- Texto selecionado:
Mas onde está o macartismo? Na mulher
que exerce o direito legal de apresentar uma queixa e levar a
julgamento um homem — com as garantias legais inegociáveis, claro, de
presunção de inocência e de que in dubio pro reo? Ou, pelo
contrário, em quem a manda calar com intimidações, degradando-a em
epítetos imorais, julgando-a sumariamente fora de qualquer tribunal?
Vociferou-se
ao longo de uma semana por não se ilibar sumariamente o ídolo enquanto
se ateava a fogueira onde se quer fazer arder as novas bruxas do nosso
tempo. Nenhuma mulher está a salvo de ser uma delas. E nem precisa de
ser uma activista do #Metoo.
Mulheres e meninas, não saiam de casa
à noite, não usem saias curtas nem decotes arrojados, não bebam copos,
não se divirtam, não conversem com homens, e sobretudo não se atrevam a
desejá-los.
Ou então sujeitem-se, sem complacência, à condição de que
tudo vos possa acontecer, porque um homem assim provocado estará sempre
só a agir de acordo com os seus instintos incontroláveis. A burca é
usada para cobrir mulheres islâmicas apenas por causa desta concepção
doentia de homem incapaz de se controlar, caso vislumbre uma nesga de
corpo feminino. Um horror, ver os homens assim representados. Mas também
entre nós persiste esta representação.
Atenção: quem defende o
direito de uma alegada vítima ser ouvida não está a querer fazer dos
homens bestas nem a colocar a liberdade sob ameaça (a liberdade de quê?

- O que fazer:
- a) Transcreva do texto selecionado o trecho que começa nas palavras "Mulheres e meninas, não" e termina depois de "persiste esta representação.", sem qualquer alteração.
- b) Responda com base no texto selecionado:
(i) Que garantias legais inegociáveis são mencionadas para o homem levado a julgamento?
(ii) Durante quanto tempo se vociferou por não se ilibar sumariamente o ídolo?
(iii) Segundo o texto, por que motivo a burca é usada para cobrir mulheres islâmicas?

- Dados para análise:
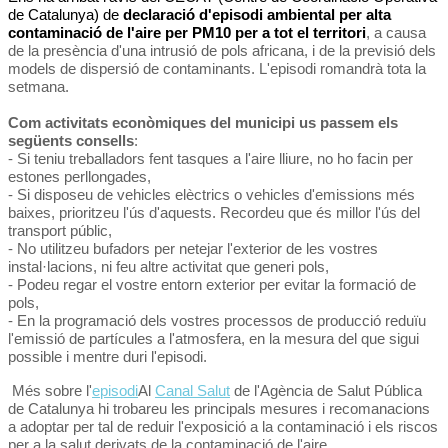
de Catalunya) de
declaració d'episodi ambiental per alta
contaminació de l'aire per PM10 per a tot el territori
, a causa
de la presència d'una intrusió de pols africana, i de la previsió dels
models de dispersió de contaminants. L'episodi romandrà tota la
setmana.
Com activitats econòmiques del municipi us passem els
següents consells
:
- Si teniu treballadors fent tasques a l'aire lliure, no ho facin per
estones perllongades,
- Si disposeu de vehicles elèctrics o vehicles d'emissions més
baixes, prioritzeu l'ús d'aquests. Recordeu que és millor l'ús del
transport públic,
- No utilitzeu bufadors per netejar l'exterior de les vostres
instal·lacions, ni feu altre activitat que generi pols,
- Podeu regar el vostre entorn exterior per evitar la formació de
pols,
- En la programació dels vostres processos de producció reduïu
l'emissió de partícules a l'atmosfera, en la mesura del que sigui
possible i mentre duri l'episodi.
Més sobre l'
episodi
Al
Canal Salut
de l'Agència de Salut Pública
de Catalunya hi trobareu les principals mesures i recomanacions
a adoptar per tal de reduir l'exposició a la contaminació i els riscos
per a la salut derivats de la contaminació de l'aire.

- Soluções do exercício:
- a)
Mulheres e meninas, não saiam de casa
à noite, não usem saias curtas nem decotes arrojados, não bebam copos,
não se divirtam, não conversem com homens, e sobretudo não se atrevam a
desejá-los.
Ou então sujeitem-se, sem complacência, à condição de que
tudo vos possa acontecer, porque um homem assim provocado estará sempre
só a agir de acordo com os seus instintos incontroláveis. A burca é
usada para cobrir mulheres islâmicas apenas por causa desta concepção
doentia de homem incapaz de se controlar, caso vislumbre uma nesga de
corpo feminino. Um horror, ver os homens assim representados. Mas também
entre nós persiste esta representação.

- b)
(i) A presunção de inocência e o princípio de que in dubio pro reo.
(ii) Ao longo de uma semana.
(iii) Apenas por causa de uma concepção doentia de homem incapaz de se controlar caso vislumbre uma nesga de corpo feminino.